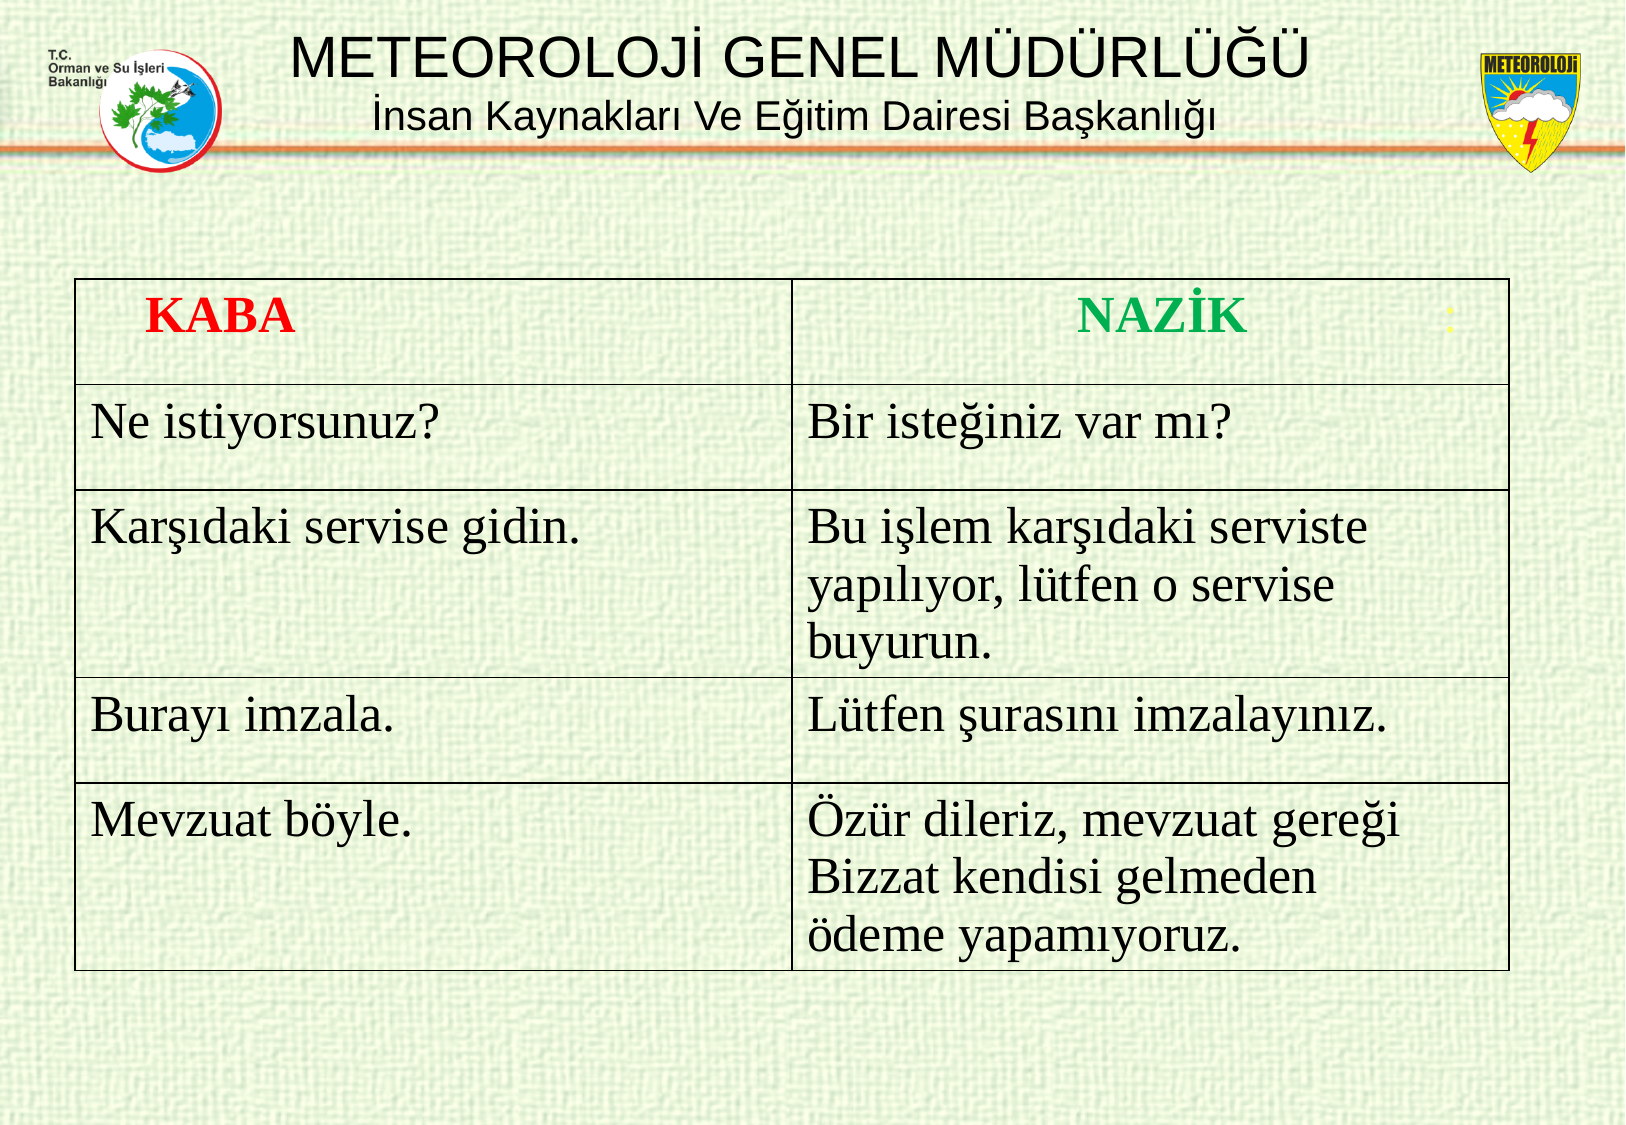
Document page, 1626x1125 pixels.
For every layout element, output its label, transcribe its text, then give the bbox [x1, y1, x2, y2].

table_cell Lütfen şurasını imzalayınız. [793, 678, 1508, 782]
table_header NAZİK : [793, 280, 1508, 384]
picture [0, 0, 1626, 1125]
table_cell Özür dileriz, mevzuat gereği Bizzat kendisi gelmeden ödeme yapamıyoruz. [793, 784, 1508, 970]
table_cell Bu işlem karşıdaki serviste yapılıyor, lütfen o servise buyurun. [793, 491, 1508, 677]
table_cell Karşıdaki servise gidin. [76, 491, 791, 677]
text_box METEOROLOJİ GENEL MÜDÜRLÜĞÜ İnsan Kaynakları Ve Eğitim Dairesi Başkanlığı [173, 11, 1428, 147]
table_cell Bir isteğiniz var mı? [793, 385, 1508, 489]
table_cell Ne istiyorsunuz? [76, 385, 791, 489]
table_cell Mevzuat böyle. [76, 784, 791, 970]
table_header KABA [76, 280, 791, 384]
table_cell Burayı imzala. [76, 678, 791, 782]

****************

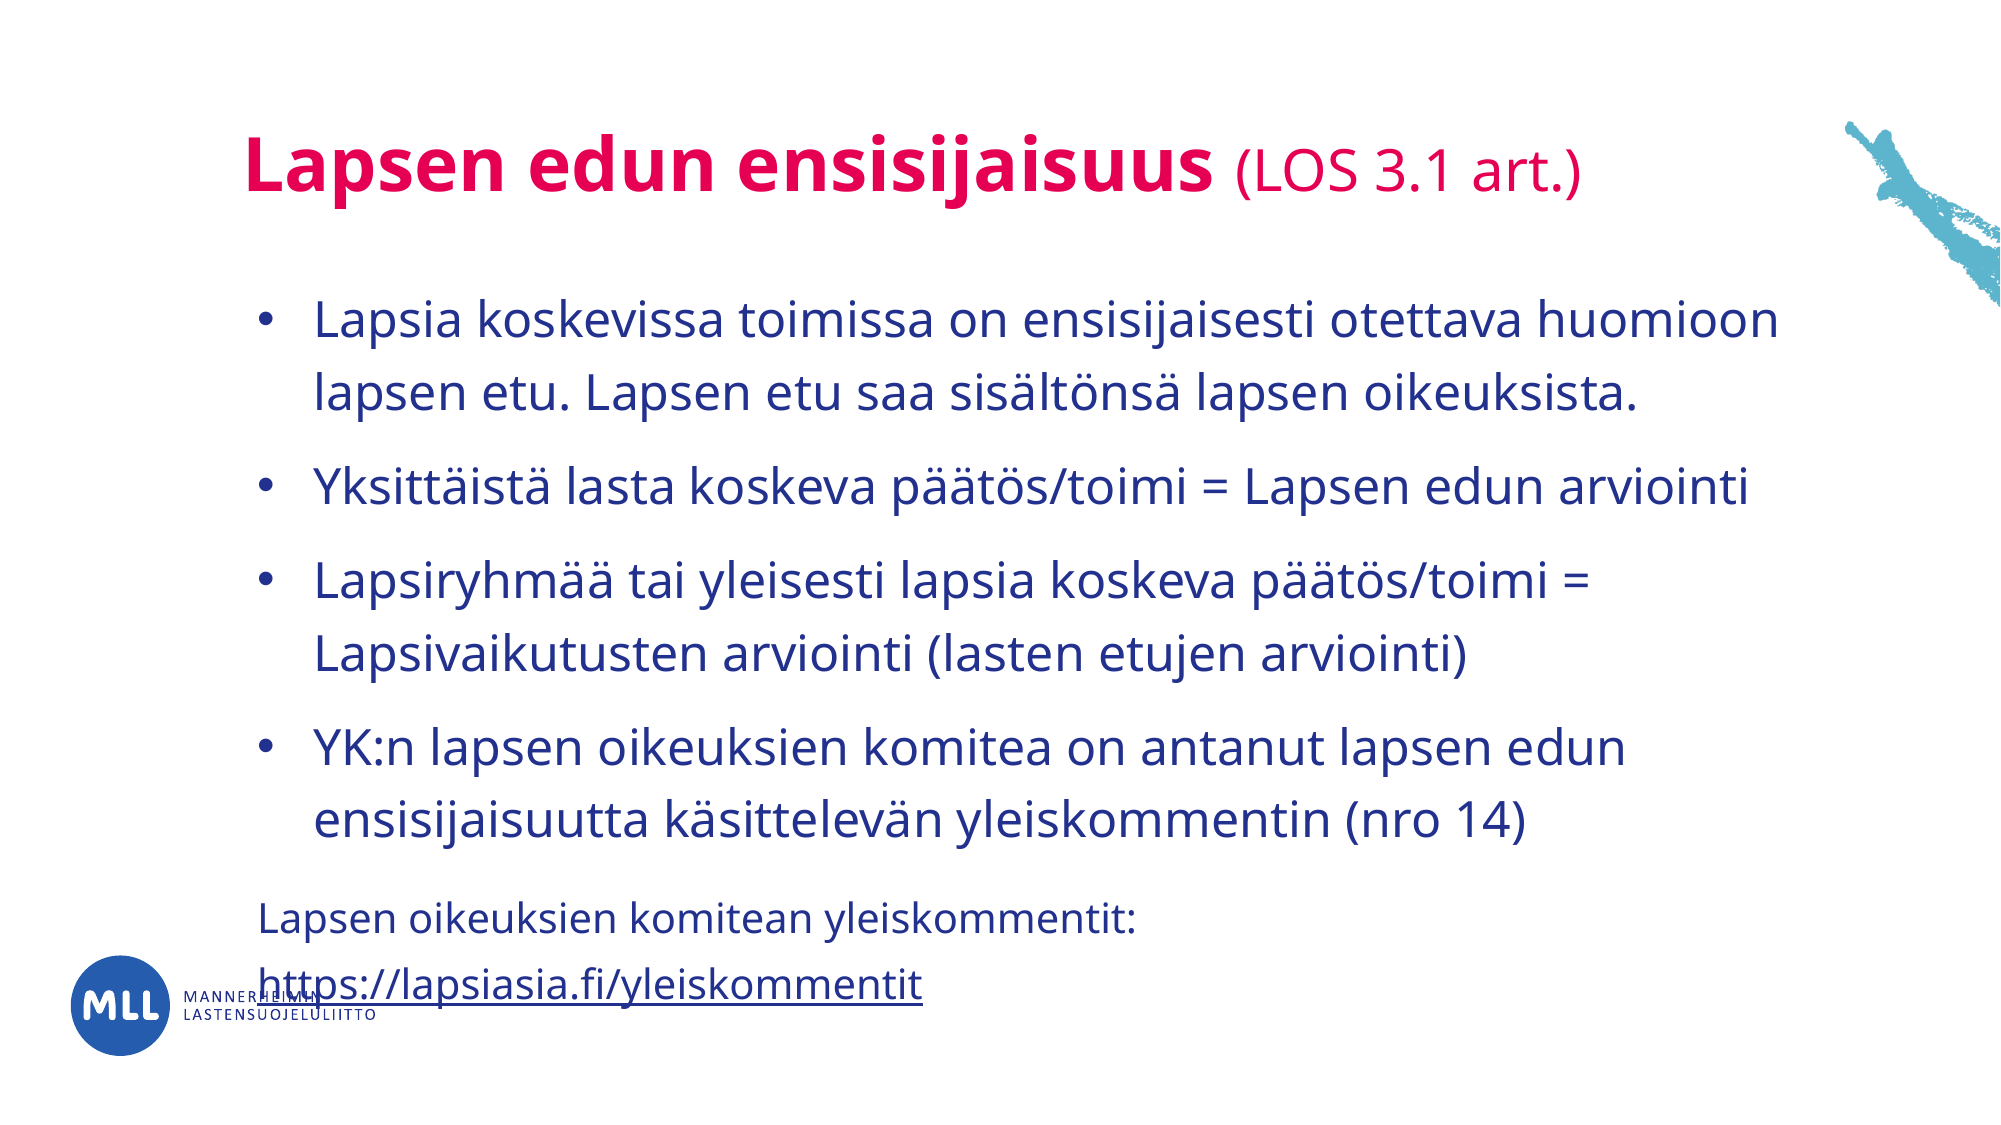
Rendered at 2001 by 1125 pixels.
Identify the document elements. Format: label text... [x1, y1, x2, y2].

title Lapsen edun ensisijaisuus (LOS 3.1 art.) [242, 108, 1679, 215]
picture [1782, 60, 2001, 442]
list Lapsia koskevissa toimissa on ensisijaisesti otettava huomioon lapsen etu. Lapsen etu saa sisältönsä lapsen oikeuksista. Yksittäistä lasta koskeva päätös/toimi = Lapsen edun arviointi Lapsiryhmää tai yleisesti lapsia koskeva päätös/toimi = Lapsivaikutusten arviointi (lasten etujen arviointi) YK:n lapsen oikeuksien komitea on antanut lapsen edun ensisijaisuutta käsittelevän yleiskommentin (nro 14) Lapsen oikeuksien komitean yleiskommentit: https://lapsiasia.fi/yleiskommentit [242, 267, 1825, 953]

****************

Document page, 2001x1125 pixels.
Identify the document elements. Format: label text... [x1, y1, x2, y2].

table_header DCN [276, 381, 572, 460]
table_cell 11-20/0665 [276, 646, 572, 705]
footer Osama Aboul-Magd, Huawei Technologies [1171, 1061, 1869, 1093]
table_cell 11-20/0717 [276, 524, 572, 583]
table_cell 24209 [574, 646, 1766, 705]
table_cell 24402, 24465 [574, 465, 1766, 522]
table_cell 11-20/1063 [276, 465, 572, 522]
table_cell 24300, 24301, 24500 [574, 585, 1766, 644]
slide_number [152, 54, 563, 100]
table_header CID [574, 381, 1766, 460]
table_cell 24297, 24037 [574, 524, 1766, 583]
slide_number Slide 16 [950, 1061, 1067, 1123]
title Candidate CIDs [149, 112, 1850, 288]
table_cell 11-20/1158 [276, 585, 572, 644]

****************

» EXERCISE
Copy each line from the data above that includes "page".

» ANSWER FOR THIS EXERCISE
Document page, 1626x1125 pixels.
Document page, 2001x1125 pixels.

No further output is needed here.